Selected extract:
If protocol or deployment model changes, record it explicitly. Otherwise the comparison is polluted by API or control-plane semantics.

Telemetry Join Model

The warehouse has to make this pivot cheap:

run got slower -> affected workload points -> abnormal nodes/ranks/requests -> raw evidence

Required telemetry families:

  • service metrics and request traces
  • GPU metrics via dcgm-exporter
  • NVLink metrics via nvlink-exporter
  • PCIe metrics via node-pci-exporter
  • loss and latency probes via ping-exporter
  • node health via node-problem-detector
  • cluster validation probes via hpc-verification
  • scheduler and admission timing from Kubernetes, Kueue, and SLINKY

When possible, normalize these signals onto the same run identity and time windows instead of relying on fuzzy timestamp joins alone.

Scenario Playbooks

The system should make these scenarios debuggable by default.

Scenario 1: Inference p99 doubled, average latency barely changed

Interpretation: tail amplification, not raw compute regression.

Check first:

  • request queue time
  • pod CPU throttling
  • autoscaling, restart, or cold-start activity
  • node-local DNS or service-resolution anomalies
  • whether a dedicated node pool removes the p99 regression

Scenario 2: Training throughput dropped 20 percent and GPU utilization is low

Interpretation: GPUs are waiting.

Check first:

  • CPU throttling
  • dataloader or preprocessing saturation
  • storage throughput
  • network stalls
  • cached-input or microbenchmark reruns to isolate model code from the input path

Scenario 3: Distributed training has step spikes and one node seems slower

Interpretation: classic straggler behavior.

Check first:

  • rank-level collective latency and bandwidth
  • PCIe width and speed
  • NVLink health
  • thermal signals
  • packet loss or NIC errors
  • whether removing or cordoning the suspect node restores the distribution

Scenario 4: Jobs are pending too long and cluster utilization is worse than expected

Interpretation: scheduler or quota pressure.

Assigned task 1: Write out the cluster debugging notes word for word, everything from "Scenario Playbooks" down to "raw compute regression.".
Assigned task 2: Name every exporter that the cluster debugging notes list under the required telemetry families.

Material supplied:
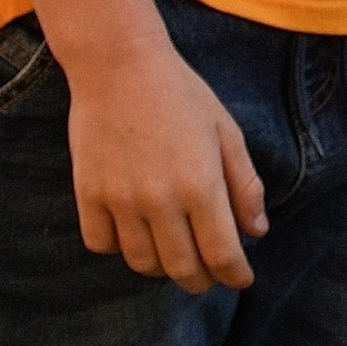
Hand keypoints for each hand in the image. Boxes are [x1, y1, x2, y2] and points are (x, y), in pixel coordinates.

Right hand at [63, 20, 268, 291]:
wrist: (118, 65)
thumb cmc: (180, 94)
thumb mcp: (225, 131)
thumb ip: (244, 184)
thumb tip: (257, 232)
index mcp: (201, 184)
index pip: (222, 254)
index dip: (236, 275)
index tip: (241, 278)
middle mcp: (160, 200)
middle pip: (183, 269)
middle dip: (202, 280)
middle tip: (209, 275)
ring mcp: (120, 200)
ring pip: (142, 263)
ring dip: (162, 267)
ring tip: (173, 252)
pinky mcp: (89, 195)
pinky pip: (102, 245)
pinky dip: (119, 248)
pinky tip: (134, 232)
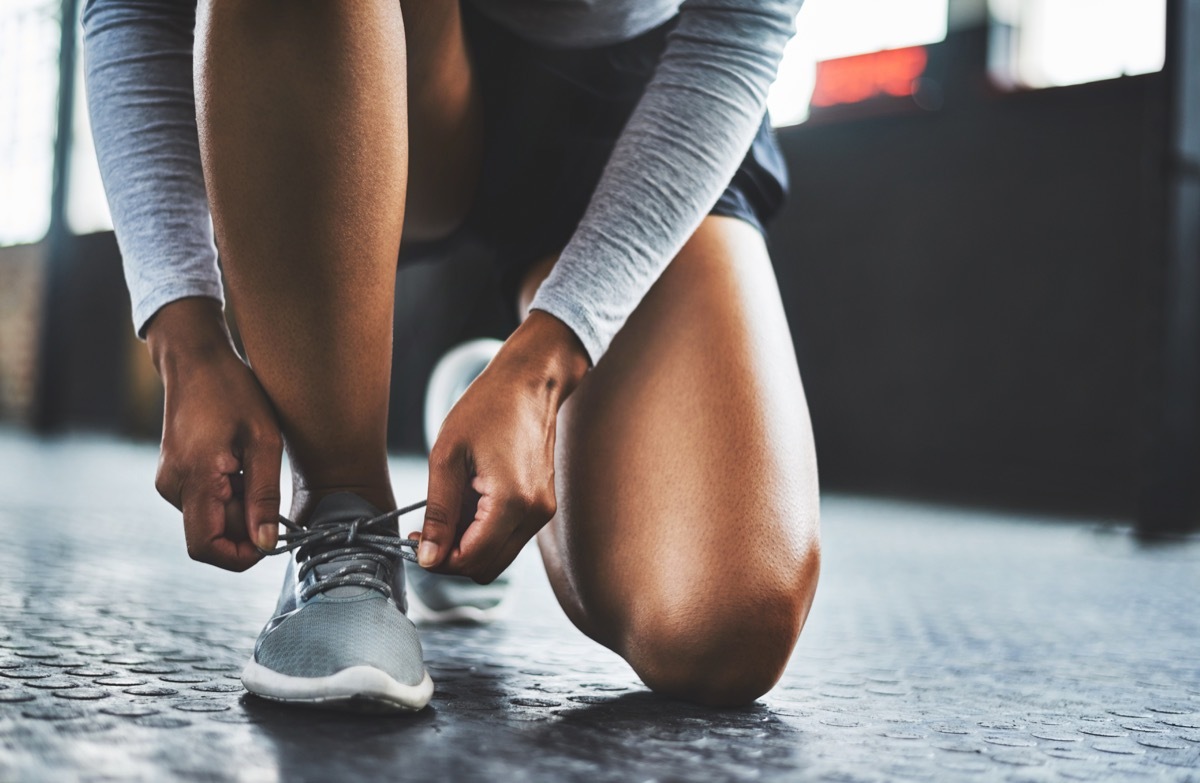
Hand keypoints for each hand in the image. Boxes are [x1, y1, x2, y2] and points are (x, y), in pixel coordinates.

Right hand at [147, 298, 282, 570]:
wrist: (196, 361)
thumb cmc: (234, 392)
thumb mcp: (264, 441)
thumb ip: (265, 496)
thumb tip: (266, 544)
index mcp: (194, 479)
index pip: (205, 548)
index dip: (240, 555)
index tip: (270, 538)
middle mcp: (172, 487)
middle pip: (212, 535)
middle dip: (246, 525)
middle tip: (266, 486)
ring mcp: (168, 482)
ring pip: (210, 520)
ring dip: (239, 507)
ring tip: (252, 467)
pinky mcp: (174, 477)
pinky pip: (204, 504)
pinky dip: (228, 496)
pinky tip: (239, 464)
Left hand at [419, 311, 588, 582]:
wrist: (531, 382)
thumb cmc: (487, 407)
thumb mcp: (447, 456)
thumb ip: (438, 513)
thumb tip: (428, 558)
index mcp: (512, 501)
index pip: (471, 560)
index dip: (437, 559)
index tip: (413, 539)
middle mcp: (535, 513)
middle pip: (487, 568)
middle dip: (451, 558)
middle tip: (424, 532)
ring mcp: (542, 511)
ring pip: (498, 557)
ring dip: (467, 545)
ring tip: (447, 510)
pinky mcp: (542, 505)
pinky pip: (509, 537)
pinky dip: (483, 532)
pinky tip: (467, 503)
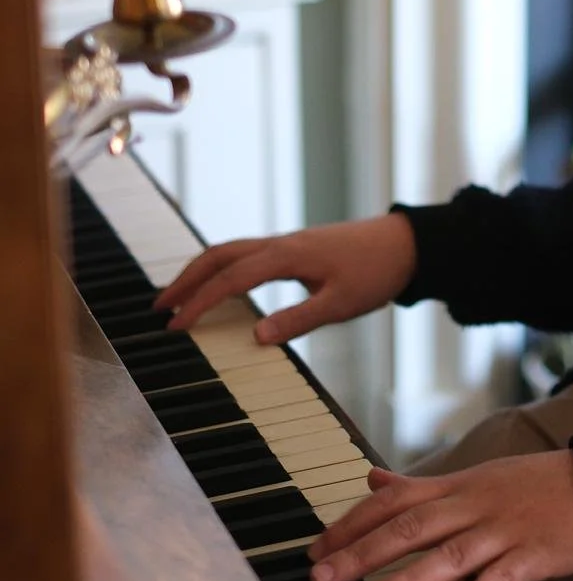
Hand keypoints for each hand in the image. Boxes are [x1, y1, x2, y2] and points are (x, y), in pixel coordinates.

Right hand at [154, 213, 416, 342]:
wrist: (404, 243)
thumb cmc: (376, 271)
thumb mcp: (340, 303)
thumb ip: (298, 320)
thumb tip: (255, 337)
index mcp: (287, 256)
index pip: (231, 279)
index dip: (200, 302)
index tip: (175, 325)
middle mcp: (280, 244)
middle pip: (219, 255)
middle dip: (186, 279)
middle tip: (159, 307)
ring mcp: (287, 243)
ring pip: (231, 251)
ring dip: (201, 271)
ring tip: (179, 296)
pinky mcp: (295, 248)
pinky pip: (247, 253)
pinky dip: (223, 267)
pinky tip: (220, 285)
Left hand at [307, 451, 572, 580]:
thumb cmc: (529, 485)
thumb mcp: (472, 476)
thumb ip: (420, 484)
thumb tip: (372, 478)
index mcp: (456, 486)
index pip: (394, 502)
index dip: (352, 523)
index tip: (318, 548)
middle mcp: (472, 504)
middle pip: (410, 528)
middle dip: (362, 553)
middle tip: (322, 578)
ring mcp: (502, 529)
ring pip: (448, 554)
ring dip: (405, 579)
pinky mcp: (533, 554)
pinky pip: (500, 578)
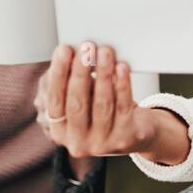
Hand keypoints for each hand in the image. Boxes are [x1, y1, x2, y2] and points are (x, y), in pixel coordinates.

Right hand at [42, 42, 188, 164]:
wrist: (137, 133)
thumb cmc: (104, 109)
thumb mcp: (84, 99)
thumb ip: (75, 82)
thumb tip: (74, 53)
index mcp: (59, 131)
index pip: (55, 100)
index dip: (59, 73)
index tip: (64, 50)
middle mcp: (77, 142)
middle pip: (76, 103)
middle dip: (81, 72)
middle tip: (86, 48)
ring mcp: (101, 144)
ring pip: (101, 105)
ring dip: (103, 74)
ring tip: (105, 52)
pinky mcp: (124, 140)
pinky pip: (123, 108)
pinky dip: (122, 85)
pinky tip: (121, 69)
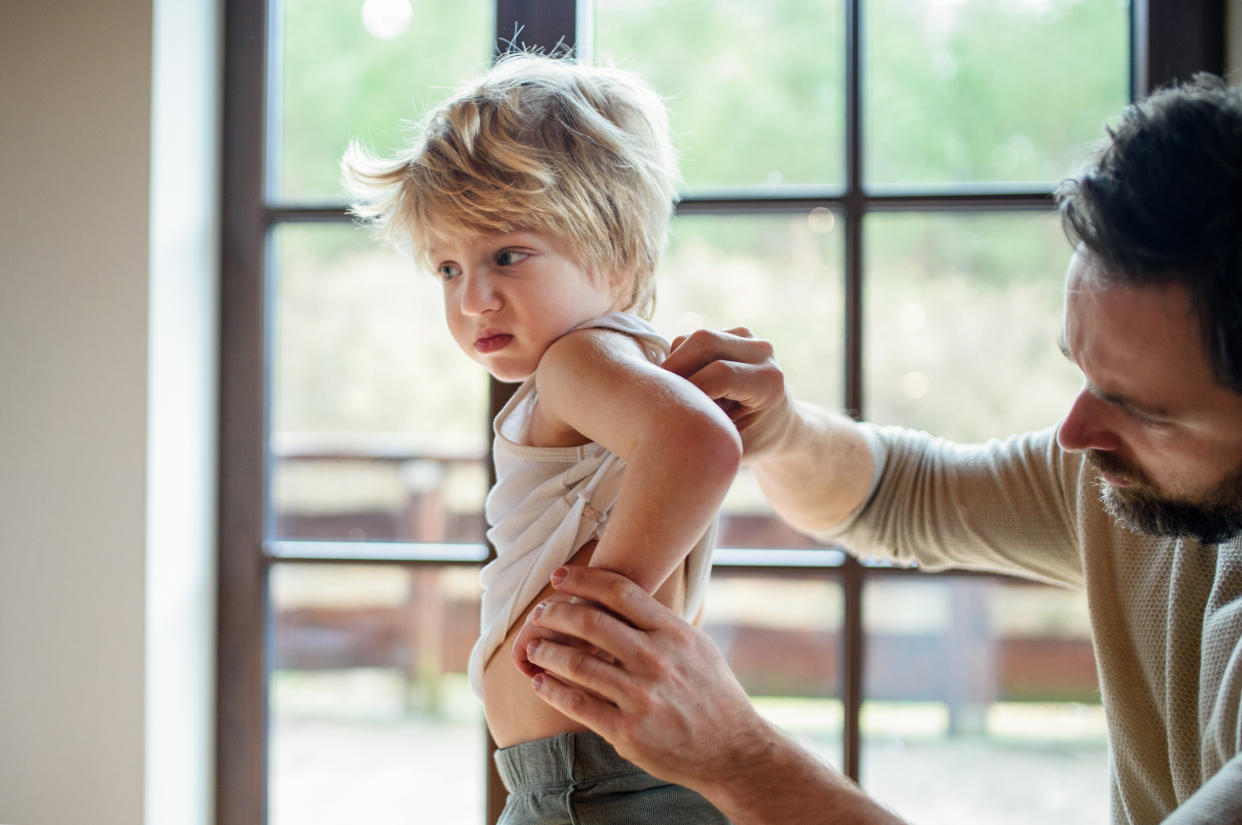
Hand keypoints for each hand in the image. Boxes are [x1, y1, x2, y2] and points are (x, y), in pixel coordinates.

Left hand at [525, 565, 772, 792]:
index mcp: (673, 633)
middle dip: (556, 614)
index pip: (620, 592)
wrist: (735, 751)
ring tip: (533, 649)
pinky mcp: (628, 732)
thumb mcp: (696, 647)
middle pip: (591, 623)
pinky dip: (552, 690)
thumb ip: (660, 624)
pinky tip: (540, 683)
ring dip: (546, 652)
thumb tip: (621, 598)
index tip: (559, 578)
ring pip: (578, 664)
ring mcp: (641, 697)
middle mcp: (656, 660)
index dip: (583, 580)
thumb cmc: (713, 694)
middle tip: (539, 615)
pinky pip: (578, 704)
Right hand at [662, 327, 793, 460]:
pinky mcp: (731, 334)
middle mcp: (761, 352)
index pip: (719, 374)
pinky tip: (685, 387)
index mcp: (768, 381)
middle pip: (704, 341)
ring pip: (693, 339)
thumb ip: (707, 433)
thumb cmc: (753, 443)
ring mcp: (747, 338)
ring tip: (674, 396)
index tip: (667, 413)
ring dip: (674, 365)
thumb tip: (669, 424)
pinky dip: (678, 361)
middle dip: (673, 366)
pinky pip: (692, 340)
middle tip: (653, 396)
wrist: (777, 425)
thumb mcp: (733, 448)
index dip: (688, 390)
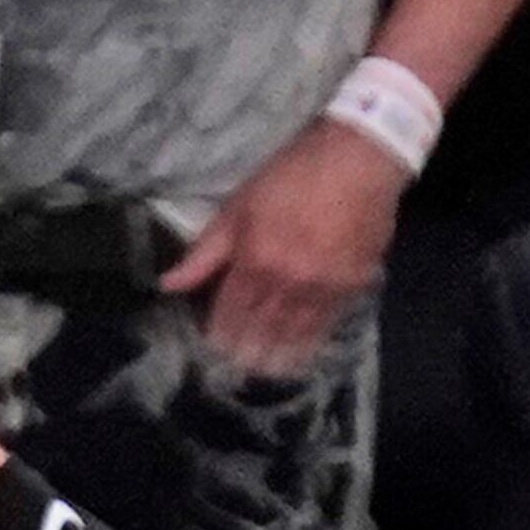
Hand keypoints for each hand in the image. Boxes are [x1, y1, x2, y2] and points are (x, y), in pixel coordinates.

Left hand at [160, 121, 403, 377]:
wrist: (360, 157)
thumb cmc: (292, 175)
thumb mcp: (239, 206)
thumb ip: (205, 252)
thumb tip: (168, 285)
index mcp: (255, 261)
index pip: (230, 311)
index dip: (220, 333)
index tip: (213, 349)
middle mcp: (287, 281)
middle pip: (261, 328)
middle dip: (247, 351)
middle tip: (236, 371)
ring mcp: (323, 286)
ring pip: (296, 332)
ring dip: (279, 355)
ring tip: (266, 372)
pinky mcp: (353, 284)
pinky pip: (329, 322)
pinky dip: (314, 340)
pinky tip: (304, 353)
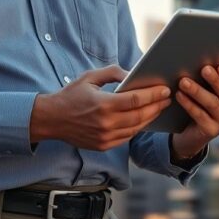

Output 1:
Scenario Playbooks

The system should make these scenarios debuggable by default.

Scenario 1: Inference p99 doubled, average latency barely changed

Interpretation: tail amplification, not raw compute regression.

Output 2:
dcgm-exporter
nvlink-exporter
node-pci-exporter
ping-exporter